> _ENTRIES PROVIDED_:
========================================

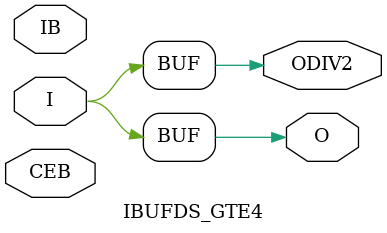
<source format=sv>

module IBUFDS (
    output wire O,
    input  wire I,
    input  wire IB
);
    assign O = I;
endmodule

// GT differential input buffer (for PCIe reference clock)
module IBUFDS_GTE4 #(
    parameter [1:0] REFCLK_HROW_CK_SEL = 2'b00
)(
    output wire O,
    output wire ODIV2,
    input  wire CEB,
    input  wire I,
    input  wire IB
);
    assign O     = I;
    assign ODIV2 = I;
endmodule

</source>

========================================

> _TASK INSTRUCTIONS_: The answer should hold every line of the listing, copied exactly, with no pictures.

> _SOLUTION FOR THIS PROBLEM_:
<source format=sv>

module IBUFDS (
    output wire O,
    input  wire I,
    input  wire IB
);
    assign O = I;
endmodule

// GT differential input buffer (for PCIe reference clock)
module IBUFDS_GTE4 #(
    parameter [1:0] REFCLK_HROW_CK_SEL = 2'b00
)(
    output wire O,
    output wire ODIV2,
    input  wire CEB,
    input  wire I,
    input  wire IB
);
    assign O     = I;
    assign ODIV2 = I;
endmodule

</source>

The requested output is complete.